Sandstone sarcophagus of Insw (inSw), singer of Amun. One of two painted stone coffins (sarcophagi) found in tomb 127 E’05 at Esna, described by the excavator, John Garstang, as being well built with a vaulted roof. The coffin was found in fragments, without lid, and was roughly assembled in the field for photography before sent to this museum in November 1905 where the sarcophagus was restored and exhibited with the label 'stone sarcophagus of Anu, a singer in the temple of Amun'. The sides were incised with images of Anubis and the Sons of Horus, each named in vertical bands of inscription which begin from the head end of the coffin. On the right side, near the head, were a pair of wadjet eyes above an image of a door that gave magical assistance for the dead to leave the coffin. Scenes and text painted blue, yellow and red. Wig indicated by horizontal bands of blue.
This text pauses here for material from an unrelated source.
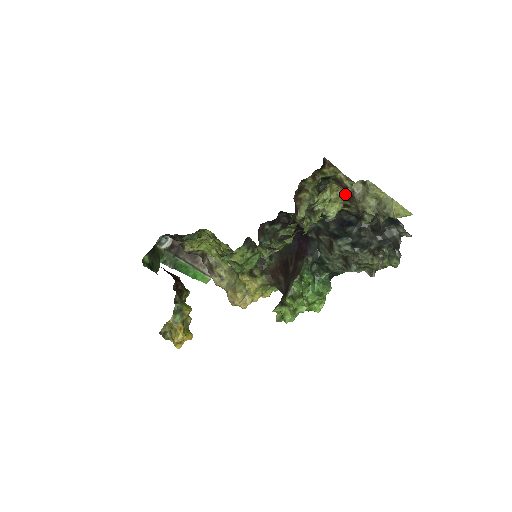
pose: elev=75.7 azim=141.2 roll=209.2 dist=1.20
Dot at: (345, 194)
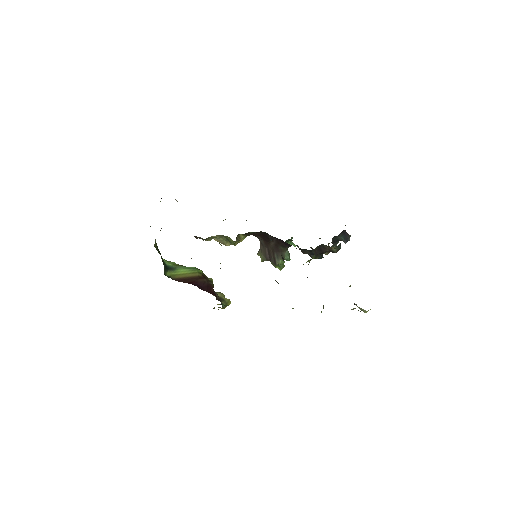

The decoration resembles black painted wood coffins with yellow decoration, which were in use from the reign of Hatshepsut-Thutmose III to the reign of Ramesses II. Unfortunately the sarcophagus was left on display in the Second World War and was destroyed by fire on 3 May 1941. An archive photograph taken in 1932 shows the sarcophagus on display in the centre of the Main Hall in Case 43, positioned beneath the coffin of Redetankh (no. Dimensions not recorded.